Chiara Bersani: “Sì assolutamente, loro sono un coro abituato ad eseguire delle cose che ha studiato prima, calato dal’alto, qui invece si ritrovano a fare qualcosa che non hanno mai fatto, che devono decidere loro e che arriva dal basso. Questo richiede una grande concentrazione, perciò quello è un momento che serve veramente per accordarsi con gli sguardi, perché non si guarderanno più poi fino alla fine dove si reincontreranno. Non diventano mai veramente cose differenti sono sempre in comunicazione, anche per caricarsi perché comunque il lavoro che gli viene chiesto dopo richiede un’energia che da qualche parte bisogna fare emergere e fomentare, affinché arrivi e li porti ad un’esplosione”.
Questa è una coprodouzione CSC centro per la Scena Contemporanea di Bassano e due enti culturali madrileni: La Tristura e Teatro Pradillo. Tu hai già lavorato in Spagna, come ti sei trovata?
“Il mio approccio con la Spagna è stato attraverso questa compagnia, La Tristura, già molto ben inserita nell’ambiente del contemporaneo e che mi ha permesso di proporre un primissimo studio di questo lavoro. Ho lavorato con un coro di madrileni perché non c’erano le possibilità economiche di portare l’ottetto lì. Darti un’immagine generale della Spagna faccio molta fatica, posso dirti però che ho notato una grande vivacità e una grande curiosità verso l’Italia, il ché mi ha stupita piacevolmente, nel senso che ho notato una grande interesse per un’estetica che loro vedono nei giovani artisti italiani e di cui forse noi siamo un po’ inconsapevoli onestamente: loro conoscono moltissime compagnie nostre e di tutte hanno questa opinione condivisa, che c’è un’estetica tutta italiana. Effettivamente lavoro molto con le immagini e avere una risposta di questo tipo, di qualcuno che mi dice che culturalmente si vede che noi siamo portati all’immagine, è stata una riflessione molto interessante”.

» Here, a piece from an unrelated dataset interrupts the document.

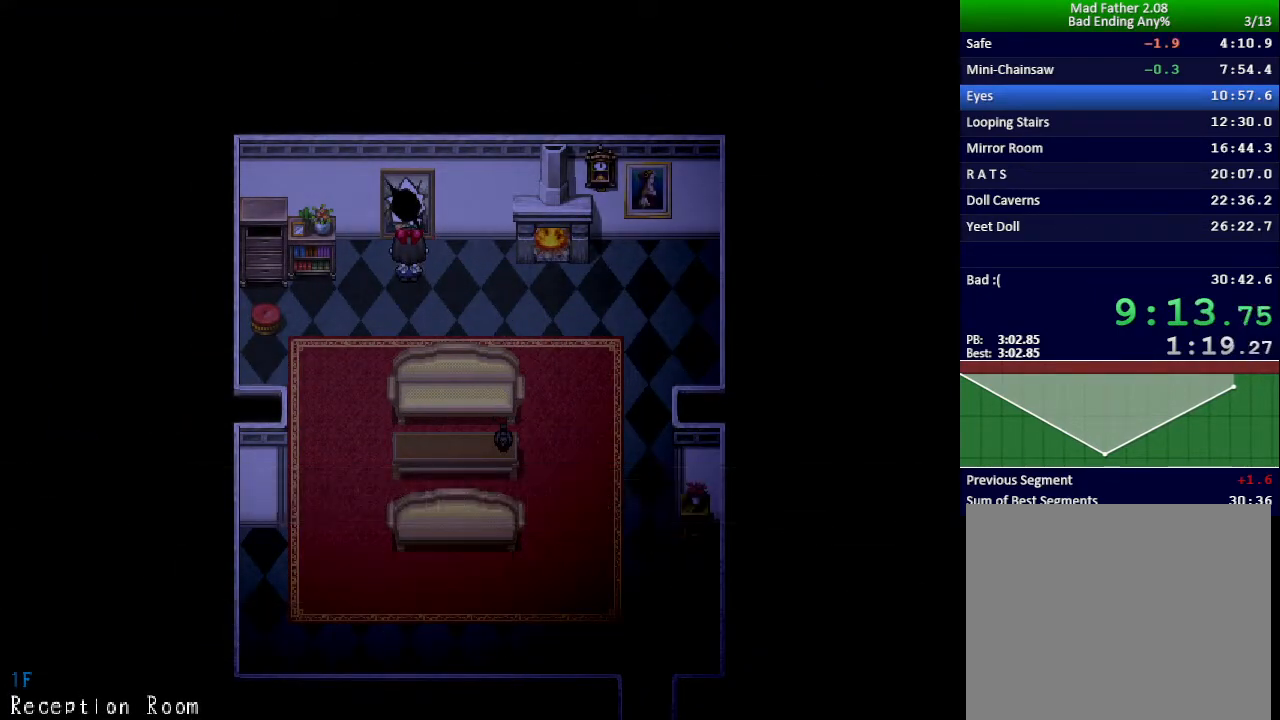
{"keys": [], "events": []}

Sicuramente c’è una citazione a Kubrick, al famosissimi brani di Ligeti di “2001 Odissea nello spazio”. Poi intonano alcune note loro, perché come hai detto nel feedback col pubblico, sono molto liberi, però il richiamo è Odissea 2001. È voluto o è casuale? È un’influenza, dato che sei appassionata di cinema?

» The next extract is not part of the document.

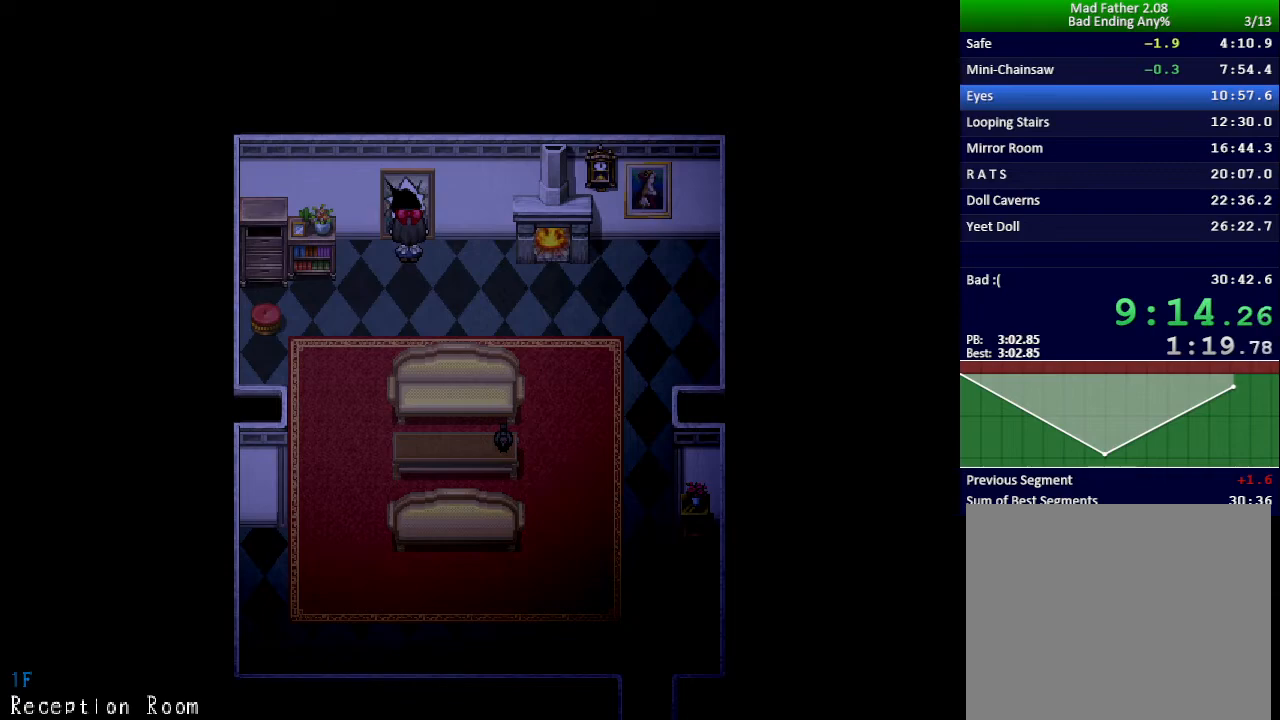
{"keys": [], "events": []}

“Ammetto che non ci avevo pensato però mi fa ovviamente molto piacere. Sicuramente, in quello che è un interesse per i dettagli, io so di essere molto influenzata dal mondo cinematografico, questo sì, ho un interesse molto forte verso il cinema e la fotografia, che penso di considerare un po’ la mia formazione: è ciò che io ho guardato di più per grande parte della mia vita e che ho più assimilato. Anche in questi giorni una videomaker ha seguito tutto il lavoro e c’era appunto la richiesta da parte mia di essere molto attenta ai dettagli, ai movimenti delle mani di queste persone. Ovviamente, nel momento in cui mi ritrovo a presentarlo in una dinamica live come questa, c’è sempre la grande domanda di come farà ad arrivare tutta questa complessità di dettagli…”.
…Che tu concepisci magari per una fruizione video e invece dal vivo è un’altra cosa.

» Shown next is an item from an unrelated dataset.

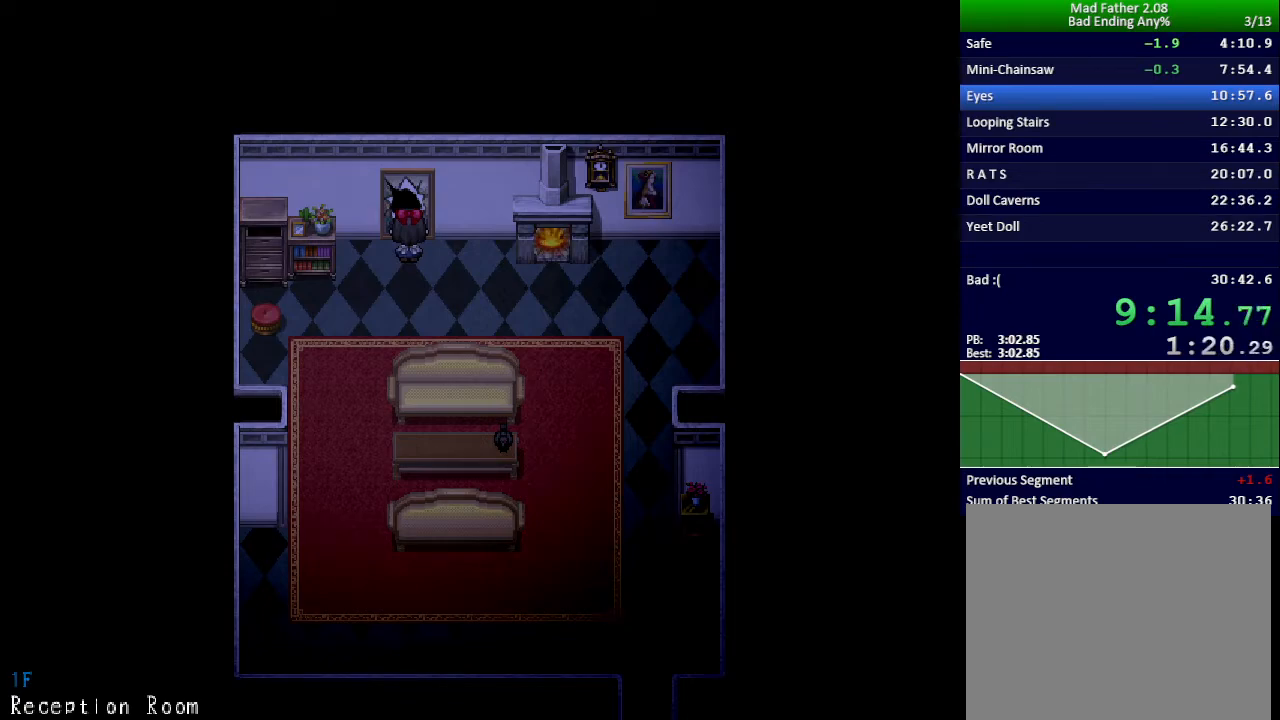
{"keys": [], "events": []}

“Esatto, che poi è una delle sfide più interessanti”.
Nella nota stampa tu ti chiedi cosa ci sia prima del canto. Intendi dal punto di vista evolutivo ancestrale?
“Guarda, il discorso evolutivo è nato in questi ultimi giorni: abbiamo notato che nei momenti in cui, prima di aggiungere il movimento, i ragazzi erano in cerchio, dopo un po’ tendevano a cercare il loro accordo che era molto basato su giri di note molto infantili, basici, di una ninna nanna. Quindi ci siamo interrogati molto sulla parte istintiva, animalesca e ancestrale della musica. Poi io con loro ho fatto un lavoro molto più sul nostro corpo presente qui e ora. A me interessava proprio capire da dove fisicamente arriva il suono. Considero questo lavoro, “Tell me more”, una sorta di arrivo: qui metto questo punto e poi partirò con altre cose. È un bel muro che voglio mettere, una torre bella solida, un momento in cui ho voglia di riuscire a dire tante cose e per dirle, per prima cosa, bisogna imparare a parlare. Da qui questa ricerca di una vocalità che ci permetterà poi, quando l’avremo trovata e quando avremo trovato un “abc”, di poter comporre le nostre parole e i nostri discorsi”.